Exercise prompt
Among the entries below, find the lines with the word "ApiException" and return them.

Records from a dataset
========
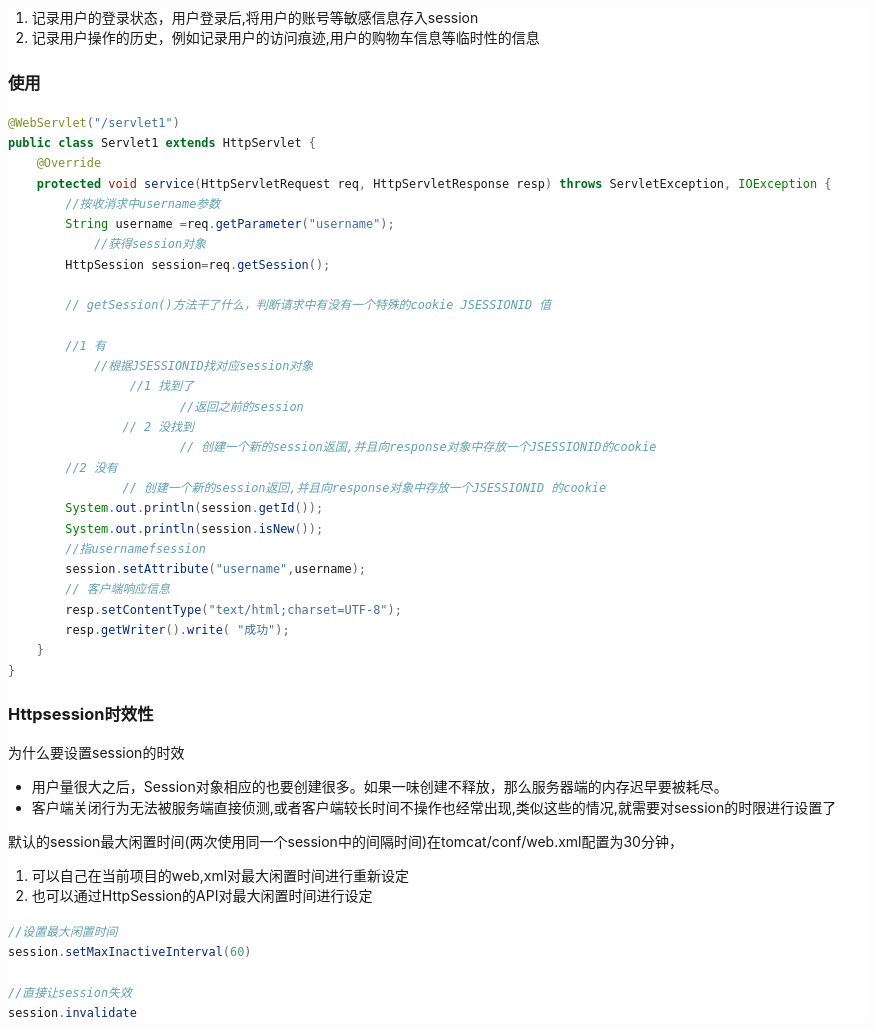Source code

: 1. 记录用户的登录状态，用户登录后,将用户的账号等敏感信息存入session
2. 记录用户操作的历史，例如记录用户的访问痕迹,用户的购物车信息等临时性的信息

### 使用

```java
@WebServlet("/servlet1")
public class Servlet1 extends HttpServlet {
    @Override
    protected void service(HttpServletRequest req, HttpServletResponse resp) throws ServletException, IOException {
        //按收消求中username参数
        String username =req.getParameter("username");
			//获得session对象
        HttpSession session=req.getSession();
 
		// getSession()方法干了什么，判断请求中有没有一个特殊的cookie JSESSIONID 值
 
        //1 有
            //根据JSESSIONID找对应session对象
                 //1 找到了
                        //返回之前的session
                // 2 没找到
                        // 创建一个新的session返国,并且向response对象中存放一个JSESSIONID的cookie
        //2 没有
                // 创建一个新的session返回,并且向response对象中存放一个JSESSIONID 的cookie
        System.out.println(session.getId());
        System.out.println(session.isNew());
		//指usernamefsession
        session.setAttribute("username",username);
		// 客户端响应信息
        resp.setContentType("text/html;charset=UTF-8");
        resp.getWriter().write( "成功");
    }
}
```

### Httpsession时效性

为什么要设置session的时效

- 用户量很大之后，Session对象相应的也要创建很多。如果一味创建不释放，那么服务器端的内存迟早要被耗尽。
- 客户端关闭行为无法被服务端直接侦测,或者客户端较长时间不操作也经常出现,类似这些的情况,就需要对session的时限进行设置了

默认的session最大闲置时间(两次使用同一个session中的间隔时间)在tomcat/conf/web.xml配置为30分钟，

1. 可以自己在当前项目的web,xml对最大闲置时间进行重新设定
2. 也可以通过HttpSession的API对最大闲置时间进行设定
```java
//设置最大闲置时间 
session.setMaxInactiveInterval(60)

//直接让session失效
session.invalidate
```
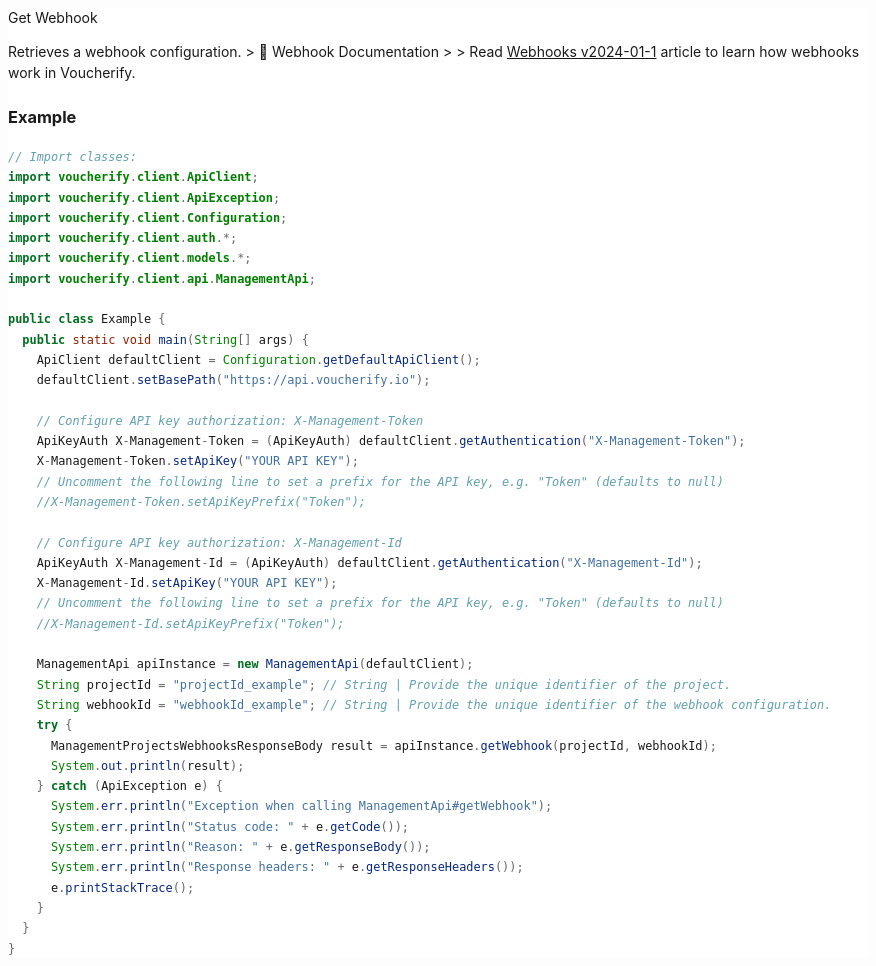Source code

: Get Webhook

Retrieves a webhook configuration.  &gt; 📘 Webhook Documentation &gt; &gt; Read [Webhooks v2024-01-1](ref:introduction-to-webhooks) article to learn how webhooks work in Voucherify.

### Example
```java
// Import classes:
import voucherify.client.ApiClient;
import voucherify.client.ApiException;
import voucherify.client.Configuration;
import voucherify.client.auth.*;
import voucherify.client.models.*;
import voucherify.client.api.ManagementApi;

public class Example {
  public static void main(String[] args) {
    ApiClient defaultClient = Configuration.getDefaultApiClient();
    defaultClient.setBasePath("https://api.voucherify.io");
    
    // Configure API key authorization: X-Management-Token
    ApiKeyAuth X-Management-Token = (ApiKeyAuth) defaultClient.getAuthentication("X-Management-Token");
    X-Management-Token.setApiKey("YOUR API KEY");
    // Uncomment the following line to set a prefix for the API key, e.g. "Token" (defaults to null)
    //X-Management-Token.setApiKeyPrefix("Token");

    // Configure API key authorization: X-Management-Id
    ApiKeyAuth X-Management-Id = (ApiKeyAuth) defaultClient.getAuthentication("X-Management-Id");
    X-Management-Id.setApiKey("YOUR API KEY");
    // Uncomment the following line to set a prefix for the API key, e.g. "Token" (defaults to null)
    //X-Management-Id.setApiKeyPrefix("Token");

    ManagementApi apiInstance = new ManagementApi(defaultClient);
    String projectId = "projectId_example"; // String | Provide the unique identifier of the project.
    String webhookId = "webhookId_example"; // String | Provide the unique identifier of the webhook configuration.
    try {
      ManagementProjectsWebhooksResponseBody result = apiInstance.getWebhook(projectId, webhookId);
      System.out.println(result);
    } catch (ApiException e) {
      System.err.println("Exception when calling ManagementApi#getWebhook");
      System.err.println("Status code: " + e.getCode());
      System.err.println("Reason: " + e.getResponseBody());
      System.err.println("Response headers: " + e.getResponseHeaders());
      e.printStackTrace();
    }
  }
}
```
========
Output for this exercise
import voucherify.client.ApiException;
    } catch (ApiException e) {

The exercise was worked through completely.